À medida que a data das eleições presidenciais norte-americanas se aproxima, os utilizadores das redes ficam mais propensos a entrar em contacto com desinformação sobre os candidatos.
Como tal, o Instituto Poynter desenvolveu um guia com sete ferramentas, para que os eleitores consigam detectar, mais facilmente, “fake news”, e ignorar o seu conteúdo.
Em primeiro lugar, o Instituto Poynter considera essencial que os utilizadores da Internet se informem, devidamente, sobre o processo eleitoral. Desta forma, conseguirão descartar, mais facilmente, qualquer informação falaciosa. Para tal, os cidadãos devem dar prioridade a “fontes primárias”, como os “sites” oficiais “Vote.org”, ou, o “USA.gov”.
Além disso, os autores do artigo recomendam que os eleitores consultem guias certificados sobre a campanha dos candidatos. Estes documentos podem ser encontrados nas páginas “BallotPedia” ou “Congress.gov”, que contém, igualmente, informações sobre a carreira política de Joe Biden e Donald Trump.

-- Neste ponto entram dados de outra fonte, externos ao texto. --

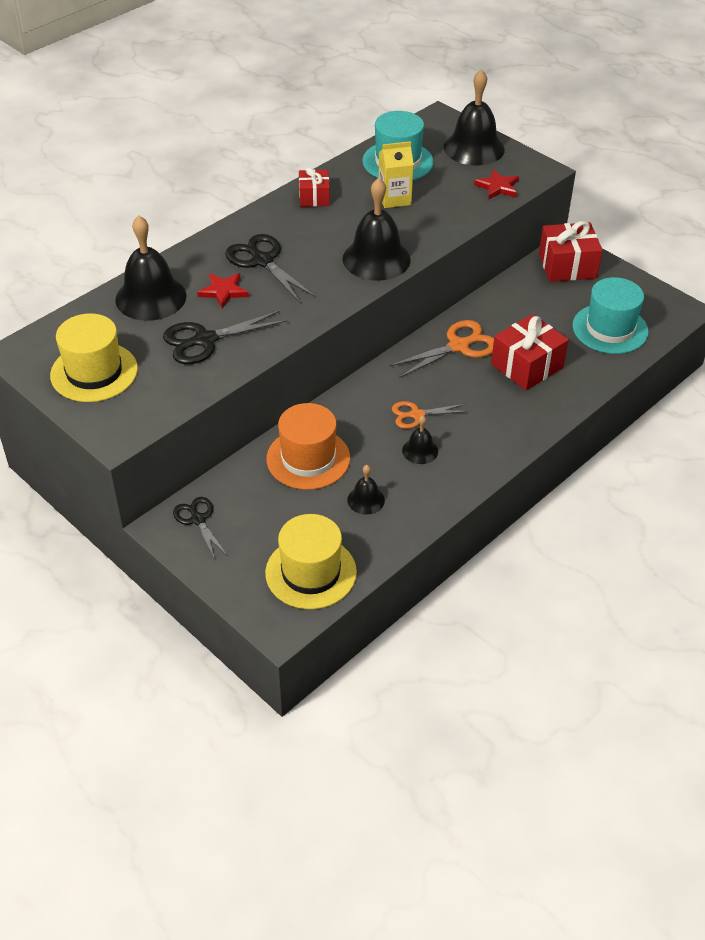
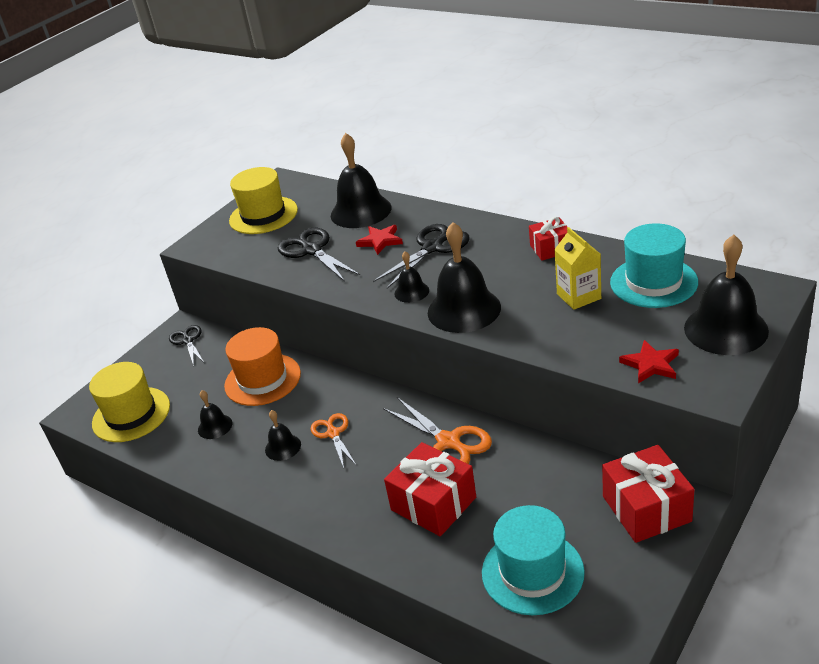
camera: 85 degrees right, 10 degrees down
(198, 519) = (188, 341): black scissors -> black scissors turned 75 degrees counterclockwise
(329, 284) = (411, 292): none -> black bell

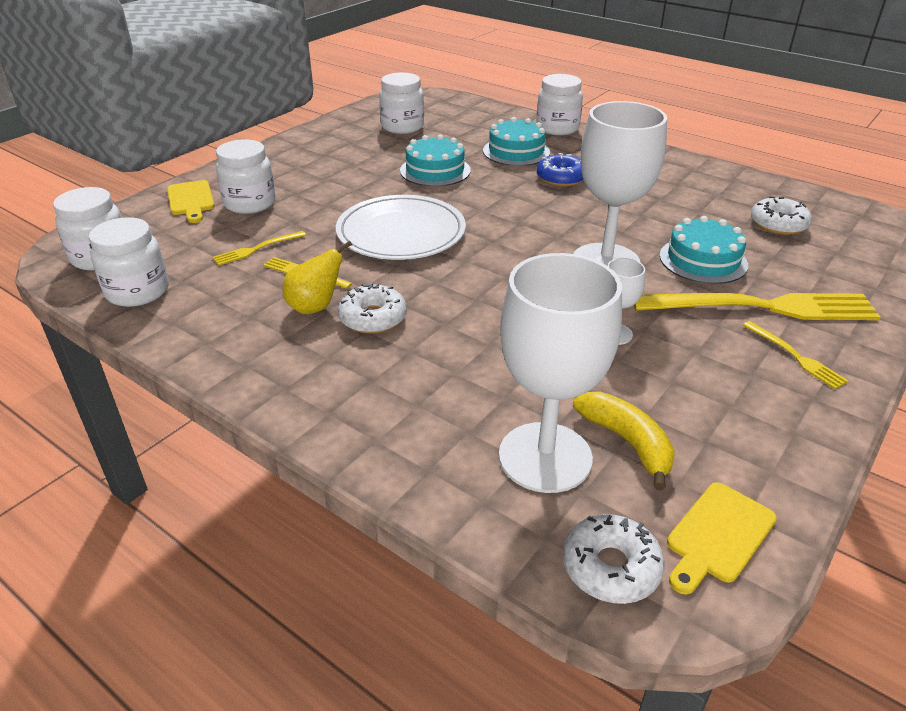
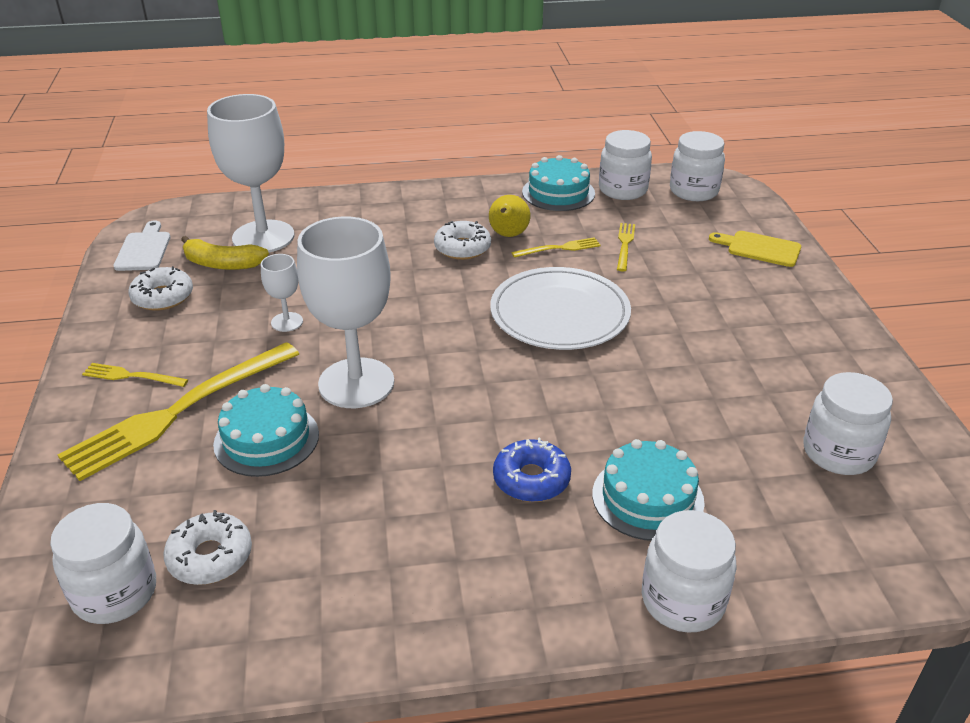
camera: 135 degrees right, 0 degrees up
(250, 203) = (717, 270): white jar -> white jar (115, 593)
(435, 170) = (667, 402): turquoise cake -> turquoise cake (558, 193)
(610, 567) = (192, 217): white donut -> white donut (163, 297)
(718, 535) = (144, 249): yellow cutting board -> white cutting board

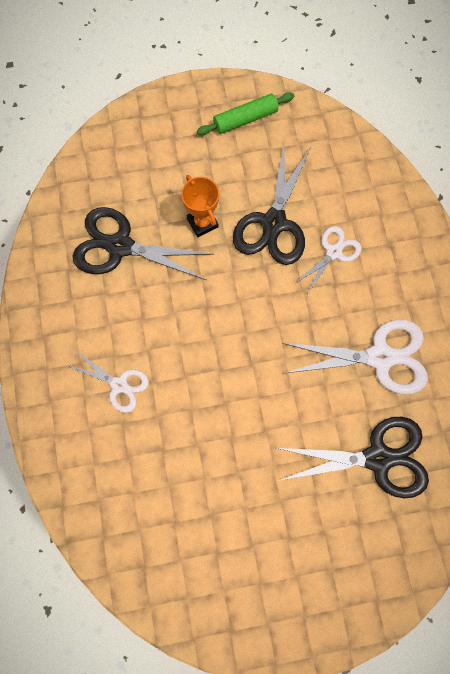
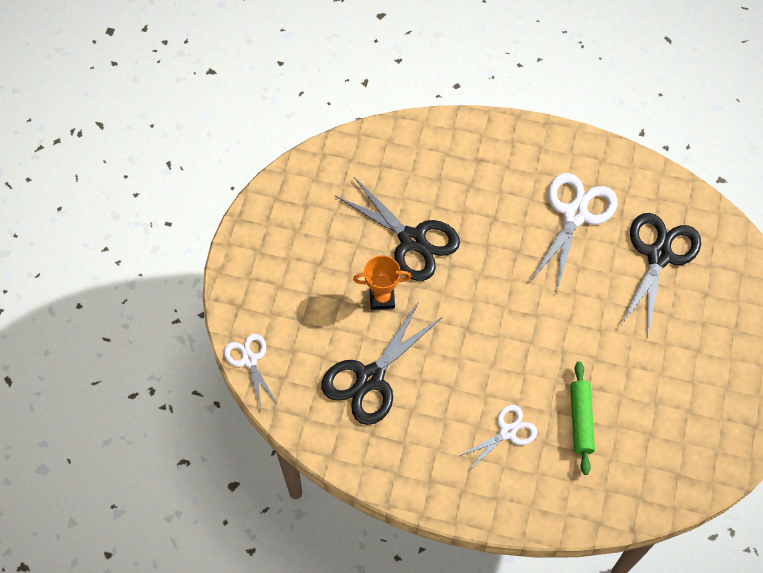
camera: 65 degrees left, 10 degrees down
(245, 119) = (293, 217): green rolling pin -> green rolling pin (580, 420)
(333, 252) = (464, 206): white scissors -> white scissors (249, 360)

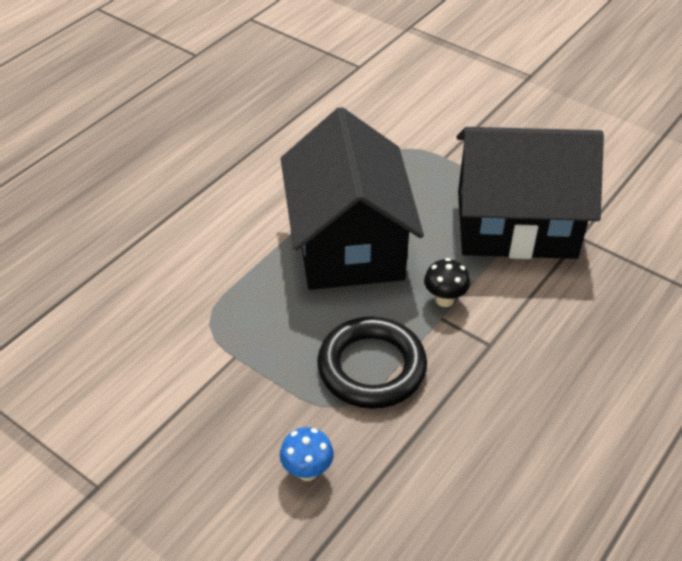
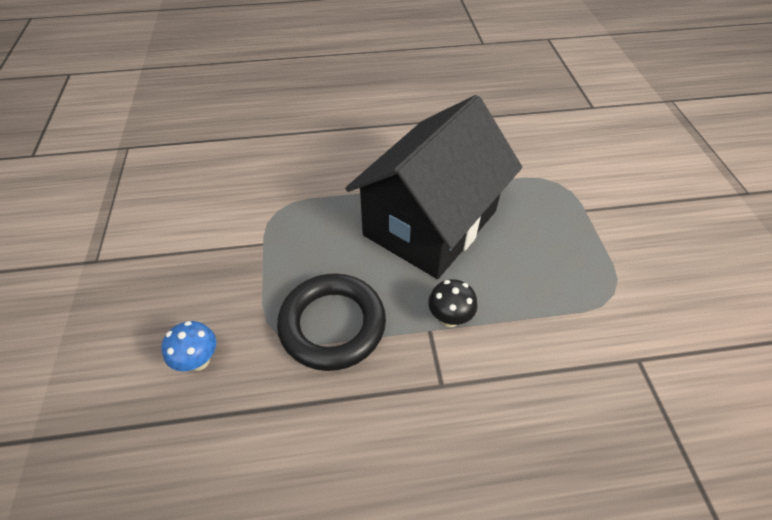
camera: 45 degrees right, 5 degrees up
(516, 224) = (586, 304): black house -> none

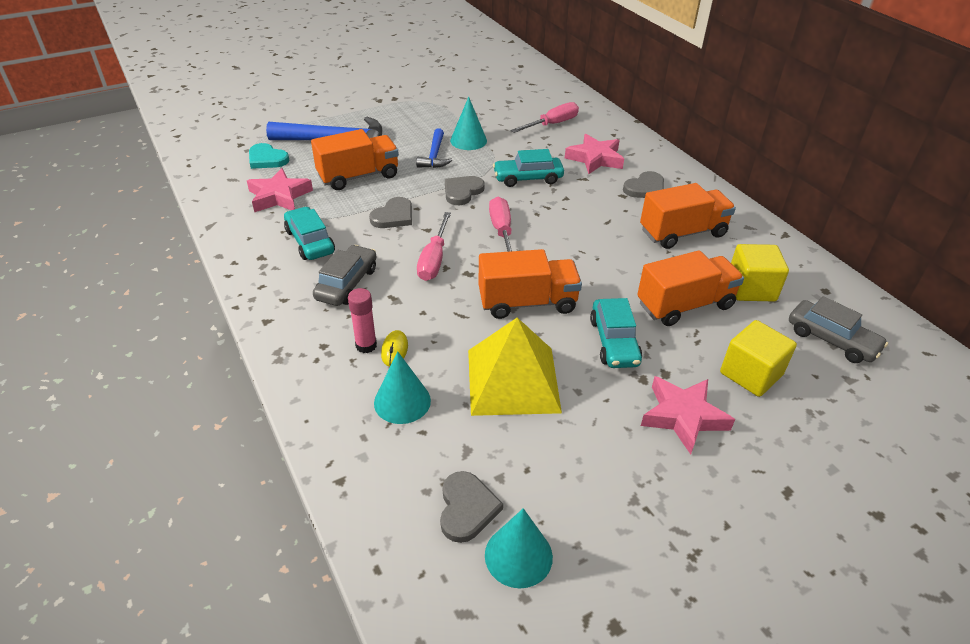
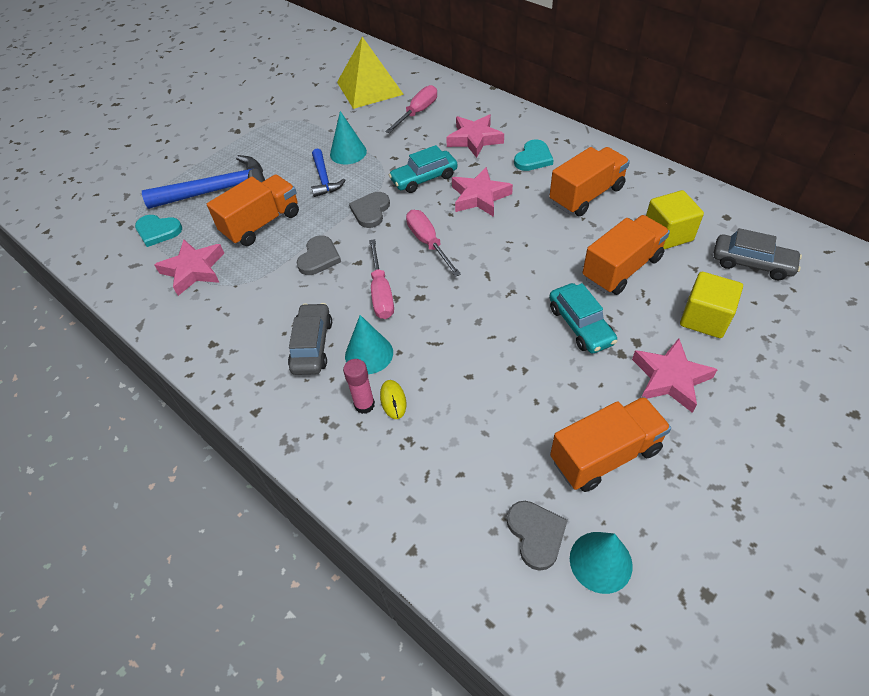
camera: 15 degrees left, 10 degrees up
(310, 241) = (252, 311): turquoise car -> none
(402, 401) = (427, 450): turquoise cone -> turquoise cone (369, 354)
(513, 380) = (513, 394): yellow pyramid -> yellow pyramid (369, 88)
(527, 302) = (487, 310): orange truck -> orange truck (605, 455)
(573, 207) = (479, 197): none -> pink star
(645, 188) = (533, 158): grey heart -> turquoise heart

Em terceiro lugar, o Instituto sugere que os leitores não confiem em declarações sobre fraude eleitoral, já que alguns estudos sustentam que este tipo de incidente é bastante incomum.
Outubro 20
De acordo com o artigo, é, igualmente, crucial que os utilizadores das redes sociais reflictam sobre o conteúdo que lêem nestas plataformas, descredibilizando aquelas que não são sustentadas por factos.
Neste contexto, os cidadãos deverão, da mesma forma, estar atentos a imagens e vídeos, que poderão ter sido manipulados.
Em sexto lugar, o Instituto Poynter alerta para “estratégias de supressão”, utilizadas para “afastar” os eleitores das mesas de voto. Algumas das táticas comuns passam pela publicação de ameaças de detenção de imigrantes.
Por fim, os autores do artigo apelam a que os leitores partilhem estas dicas com os seus familiares e amigos.